The diagram below depicts the ELK stack workflow and log flow transmission.

Business Need & Solution delivered

The client lacked a warning system to prevent the application from failing. The ELK server recently crashed due to heavy load, and the affected team was unaware of the incident for three days.
This mechanism for ELK server and application alerts was proposed and implemented by the Indium team.
To avoid future failures, we wrote our serverless computing code in Python and deployed it to our customer’s infrastructure via AWS Lambda functions.
When a pod in the Kubernetes cluster fails, the event trigger will be triggered.

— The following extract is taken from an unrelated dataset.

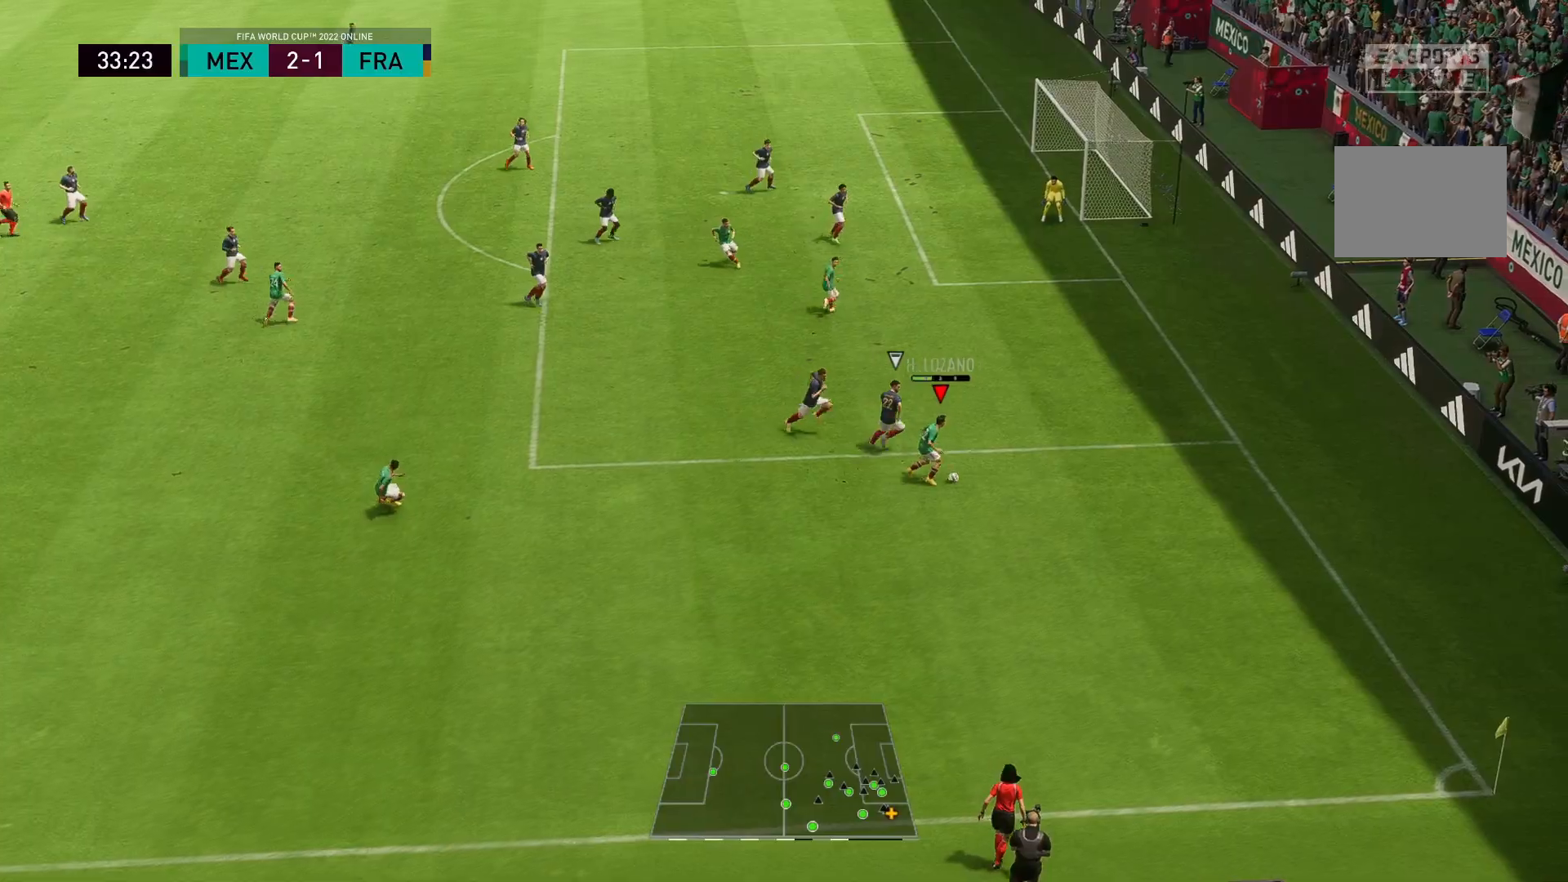
Gameplay with a controller (Xbox layout); each line is a JSON object with the inputs held at the frame after it. "events" lists button and stick changes between this image and that frame as [ms after this image, input, new state], when the widget could be followed in between. Not read: L3 R3.
{"buttons": [], "left_stick": "up-left", "right_stick": "center", "events": [[17, "left_stick", "up"], [150, "A", "up"], [250, "left_stick", "up-left"]]}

The Lambda function monitors health and notifies affected teams via email. We also offered the solution in the form of an email notification of Kubernetes pod resource utilisation, such as CPU, memory, and network utilisation. Elasticsearch DSL queries and metric thresholds were used to configure these notification emails. If any of these system resources become unavailable, the client will be notified via email. The Indium team used the ELK stack to deploy a centralised monitoring solution. We created a dashboard for each environment that displays the metrics that are being used.

You might be interested in: AWS Lambda to Extend and Scale Your SaaS Application

Below is an example of how the metrics utilization is being captured and notified.

Created the alert name in the Elasticsearch for e.g. [metrics-prod-CPU Utilization]
Set Trigger event for every 1 minute
Configured the conditions:

WHEN Max OF valu.max is above 90%.

Added Filters as mentioned below:

metric_name.Keyword: “CPUUtilization” and namespace.keyword: “AWS/EC2”.

Created a group alert
- _index
- InstanceID
- Metric_name
- Region. Keyword

Created Email Connector: [Connector Name]
Configured Sender email. Alerts will be sent using this DL
- Added service – Outlook
- Host Name
- Port: 25

Created the Alert subject as [ALERT]: [PROD]: High CPU usage detected!!
Below Conditions will be checked to display along with alerts:

– {{alertName}}

– {{context.group}} is in a state of {{context.alertState}}

– Reason: {{context.reason}}

– Routed the ELK link of the corresponding dashboard.

We have also used the Elasticserach query DSL for alerts configuration as below mentioned.

Created the alert name for e.g. [metrics-dev-CPUUtilization].
Set Trigger event for every 1 minute.
Select the index metrics_dev and set size as 100.
Query to capture data for required metrics:

{

“query”:

{

“bool”: {

“filter”: [

{“match_phrase”: {“namespace: “AWS/EC2”}},

{“match_phrase”: {“metric_name”: “CPUUtilization”}},

{“range”: {“value.max”: {“gte”:90}}}]

}

Configured the conditional statements
- If the metrics utilization is above 90%
- If the utilization persists more than 5 minutes
- If both conditions are satisfied it will send an alert email
Added the [Connector Name] in Actions [created before]
- Run when – QUERY MATCHED
Configured the Email Recipients to receive the alerts notification
- Created the Alert subject as [ALERT]: [DEV]: High CPU usage detected!!
Added below Conditions to display along with alerts:
- {{alert Name}}
- {{context.group}} is in a state of {{context.alertState}}
- Reason: {{context.reason}}
- Routed ELK link of the corresponding dashboard

We successfully configured all of the dashboards, and our customers are using them for real-time monitoring. The Indium team accomplished this in a short period of time, namely four months. Benefits of the solution include lower costs and less manual labour.

If you want more information or want to know how we do it, contact us. We are here to assist you.

Benefits

The customer benefits from the use of the centralised notification method. Here are a few standouts.

The customer now has a Centralized Monitoring Dashboard through which they can receive resource utilisation and incident notifications via email.
75% less manual effort than the previous method of refreshing the Cloud Watch console every few minutes to see the logs.
With the Kibana dashboards in place, this centralized dashboard provided a unified view of logs collected from multiple sources.
The TAT and MTTR (Meantime to resolve) for incident resolutions have been reduced as a result of this.
Opensource Stack was used entirely to create a low-cost monitoring solution.